O problema começa quando transformamos nossa preferência política em uma espécie de religião. Passamos a defender pessoas em vez de princípios, partidos em vez da verdade e líderes em vez de valores. Nesse momento, deixamos de avaliar a política pela Bíblia e começamos a interpretar a Bíblia pela política.

O cristão precisa recuperar uma coisa fundamental: coerência.

Não basta pedir oração pela família e depois apoiar tudo aquilo que enfraquece os valores que desejamos para ela.

Não basta lamentar a violência e ignorar políticas que promovem a impunidade.

Não basta chorar pelos filhos e permanecer indiferente aos valores que influenciam sua formação.

Não basta defender a Bíblia dentro da igreja e apoiar restrições à liberdade de expressão religiosa.

Não basta reclamar da corrupção e votar repetidamente em corruptos.

Não basta dizer que Deus é o Senhor e colocar nossas convicções políticas acima da Palavra.

A pergunta que o cristão deveria fazer antes de qualquer escolha não é apenas: “Qual político eu gosto?”, mas: “Quais valores estou ajudando a colocar em prática com a minha decisão?”

A oração é indispensável.
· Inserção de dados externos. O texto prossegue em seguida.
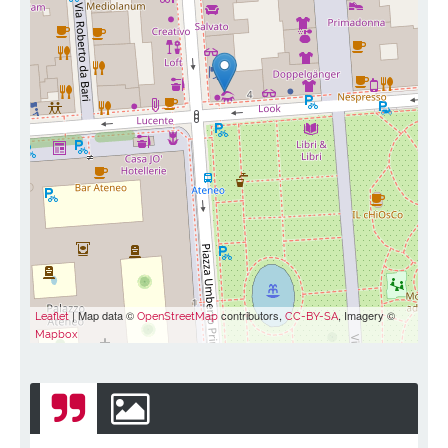
| Map data ©
contributors,
, Imagery ©
Leaflet
OpenStreetMap
CC-BY-SA
Mapbox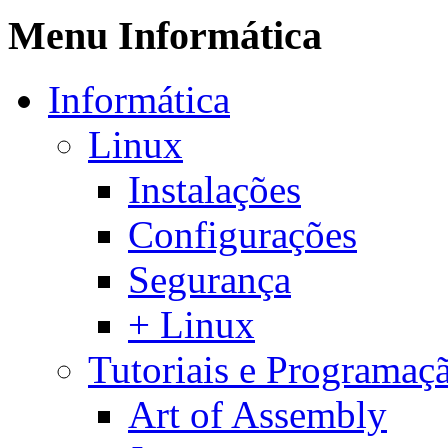
Menu Informática
Informática
Linux
Instalações
Configurações
Segurança
+ Linux
Tutoriais e Programaç
Art of Assembly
Mas oração não substitui responsabilidade.

Pedimos a Deus que proteja nossos filhos, mas também precisamos escolher com sabedoria aquilo que defendemos. Pedimos segurança, mas também precisamos refletir sobre justiça e responsabilidade. Pedimos famílias fortes, mas precisamos valorizar o casamento e a formação moral dos filhos. Pedimos governantes honestos, mas precisamos rejeitar a corrupção independentemente de quem a pratique.

A verdadeira fé não é apenas aquilo que dizemos que acreditamos; é aquilo que estamos dispostos a viver quando nossas convicções são colocadas à prova.

O cristão não deve ter princípios apenas da boca para fora. Se afirma seguir Cristo, precisa buscar coerência entre aquilo que professa no templo, aquilo que ensina dentro de casa e aquilo que defende diante da sociedade.

Porque, no final, a pergunta não será apenas se levantamos as mãos no culto, se conhecemos muitos versículos ou se fizemos belas orações. Haverá também uma pergunta muito mais incômoda: nossas escolhas demonstraram que realmente levávamos a sério aquilo que dizíamos crer?

Fé verdadeira não é apenas discurso. Fé verdadeira produz escolhas.